Entro na sala e já estão todos lá, com exceção do professor. Sinto uma dor no peito ao ter que desviar o caminho quando, por costume, me direciono até uma carteira vazia ao lado de Adora.
Fingi costume e fui até o meu atual lugar. Confesso que isso ainda é muito estranho para mim.
A sala continua quieta, não completamente, mas bem mais quieta e vazia do que costumava ser até mês passado.
— Eai, Catra? Como você tá?— Glimmer perguntou baixinho
[...]
A primeira aula sempre é a mais rápida. Em uma piscada, já estamos no final.

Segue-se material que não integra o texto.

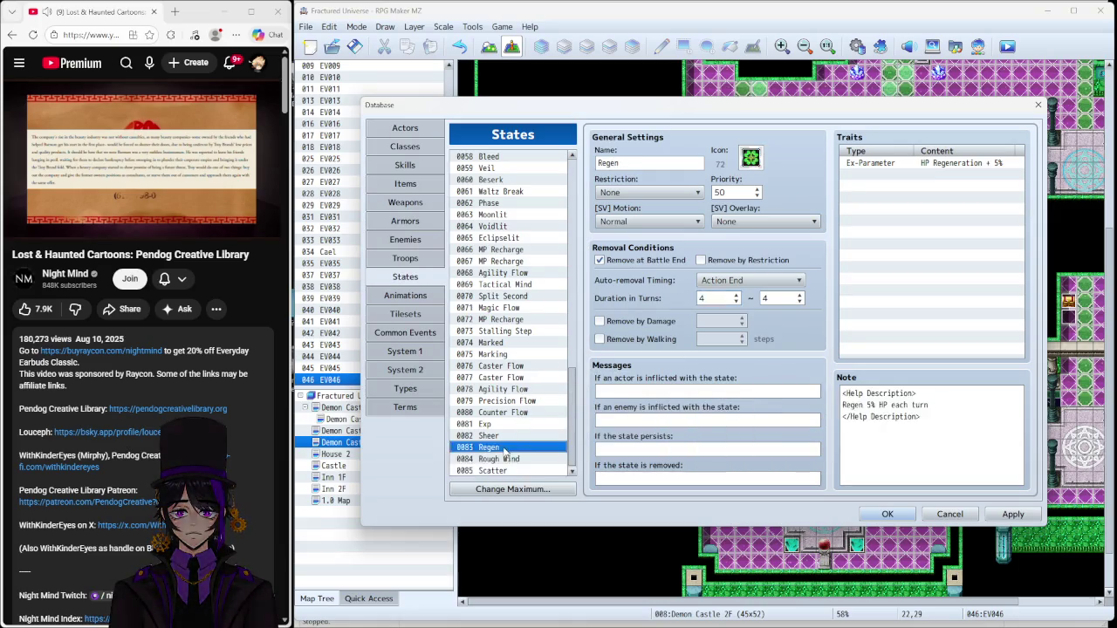
{"action": "left_click", "coordinate": [508, 459]}
{"action": "left_click", "coordinate": [509, 436]}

— Ah, pessoal, antes que eu me esqueça! — Começou o professor — O baile de fim de semestre está marcado para o final do mês que vem, os cargos de voluntários estão abertos, mas lembrando que a prioridade das vagas é para quem está precisando de nota!
Ser "voluntário" de festas como essa nunca são tarefas que os alunos se oferecem para fazer, por isso, a escola decidiu que isso irá valer uma parcela da nota de recuperação.
— Catra, pode vir aqui por favor? — O professor perguntou e eu me levantei devagar, um tanto tomada por contrangimento por ter recebido a atenção de todos da sala. O professor, notando a situação, tratou de falar baixo de forma com que só eu escutasse.
— Catra, suas notas abaixaram muito — Comentou — Você vai ter que se voluntariar a alguma coisa.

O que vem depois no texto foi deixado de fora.